> Esercizio
Trascrivi parola per parola il tratto del brano su Emmanuel Carrère che comincia con le parole contenenti "Dick, Romand e" e finisce con "lontano così vicino.".

> Brano proposto
======
Di biografie Emmanuel Carrère è uno specialista. Oltre ad alcuni libri di fiction, è autore di una vita di Philip Dick e deL’avversario, storia di Jean-Claude Romand, tragico impostore e sterminatore della sua famiglia, capolavoro di un centinaio di pagine.

Dick, Romand e Limonov, per quanto diversi, hanno in comune psicologie contraddittorie a livello di Jekyll & Hyde e vengono scelti come oggetto dell’indagine proprio perché la cosa che maggiormente interessa lo scrittore francese è scavare nella difficoltà di prendere posizione, mettere insieme tutte le tessere per avere un quadro ancora più confuso. Se lo scrittore è il Creatore dei suoi personaggi – è il sottotesto – è un Dio che si troverebbe terribilmente  a disagio se dovesse scegliere nel caso di un ipotetico Giudizio universale. Persino l’indifendibile Jean-Claude Romand, L’avversario, malato di narcisismo, bugiardo patentato, incapace di riprendere una qualunque forma di contatto con la realtà pure di fronte alla più cruda evidenza, nel ritratto di Carrère oscilla continuamente tra la figura del mostro e il concentrato di debolezze umane, così lontano così vicino.
======
> Materiale fornito
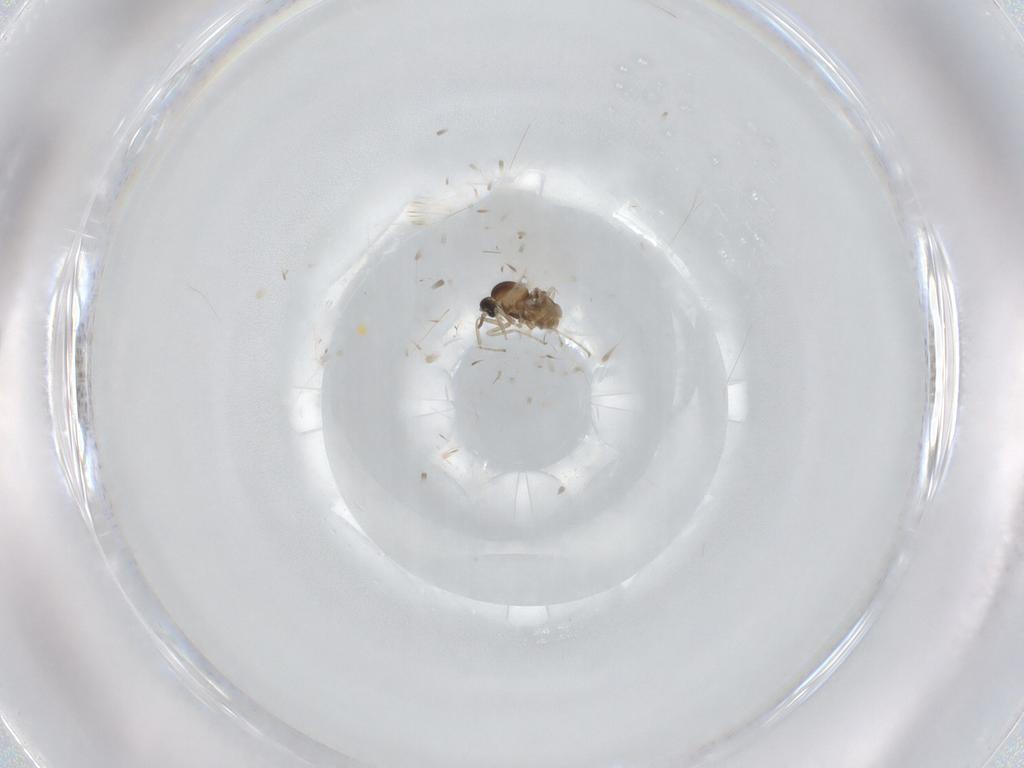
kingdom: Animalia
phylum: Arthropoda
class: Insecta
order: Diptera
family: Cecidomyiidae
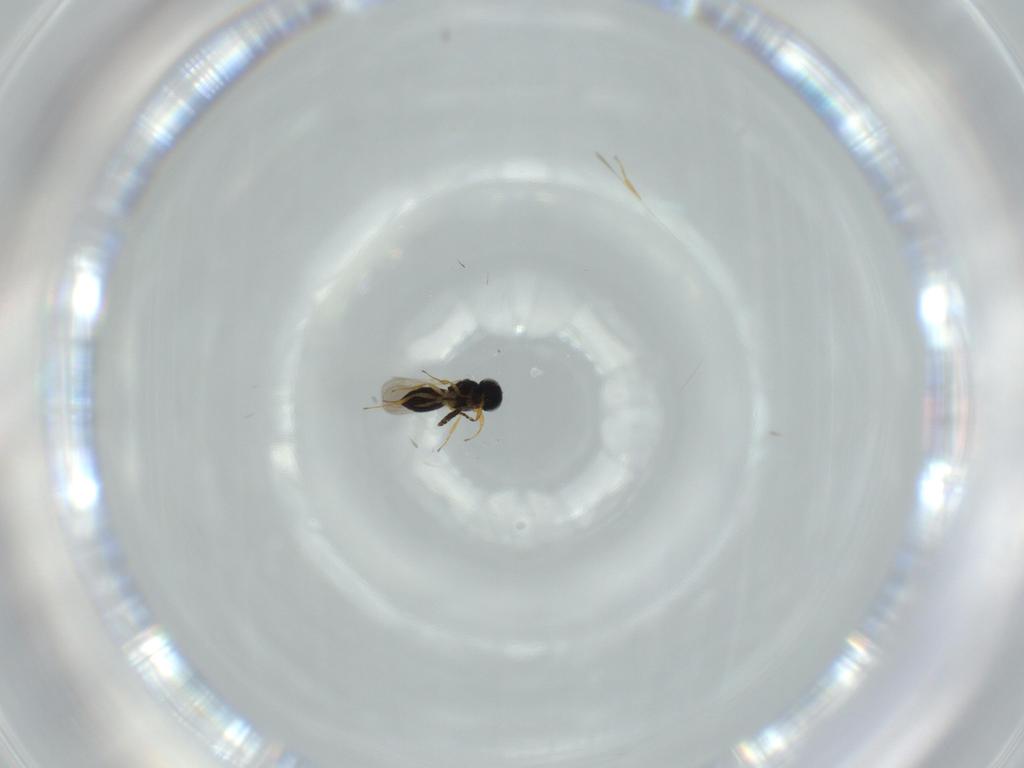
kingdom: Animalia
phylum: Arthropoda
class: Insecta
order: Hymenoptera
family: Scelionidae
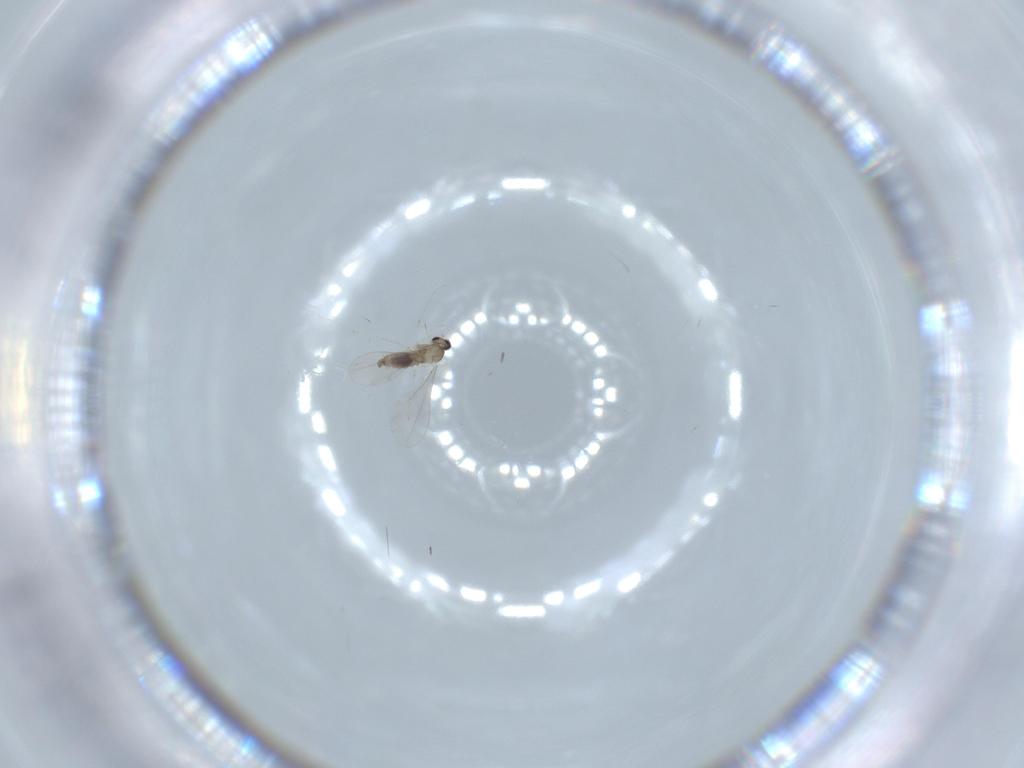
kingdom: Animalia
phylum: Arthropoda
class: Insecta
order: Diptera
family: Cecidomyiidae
======
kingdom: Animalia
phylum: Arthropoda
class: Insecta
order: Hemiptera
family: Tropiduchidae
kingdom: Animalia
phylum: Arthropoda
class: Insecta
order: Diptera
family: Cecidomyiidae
======
> Spazio risposta
Dick, Romand e Limonov, per quanto diversi, hanno in comune psicologie contraddittorie a livello di Jekyll & Hyde e vengono scelti come oggetto dell’indagine proprio perché la cosa che maggiormente interessa lo scrittore francese è scavare nella difficoltà di prendere posizione, mettere insieme tutte le tessere per avere un quadro ancora più confuso. Se lo scrittore è il Creatore dei suoi personaggi – è il sottotesto – è un Dio che si troverebbe terribilmente  a disagio se dovesse scegliere nel caso di un ipotetico Giudizio universale. Persino l’indifendibile Jean-Claude Romand, L’avversario, malato di narcisismo, bugiardo patentato, incapace di riprendere una qualunque forma di contatto con la realtà pure di fronte alla più cruda evidenza, nel ritratto di Carrère oscilla continuamente tra la figura del mostro e il concentrato di debolezze umane, così lontano così vicino.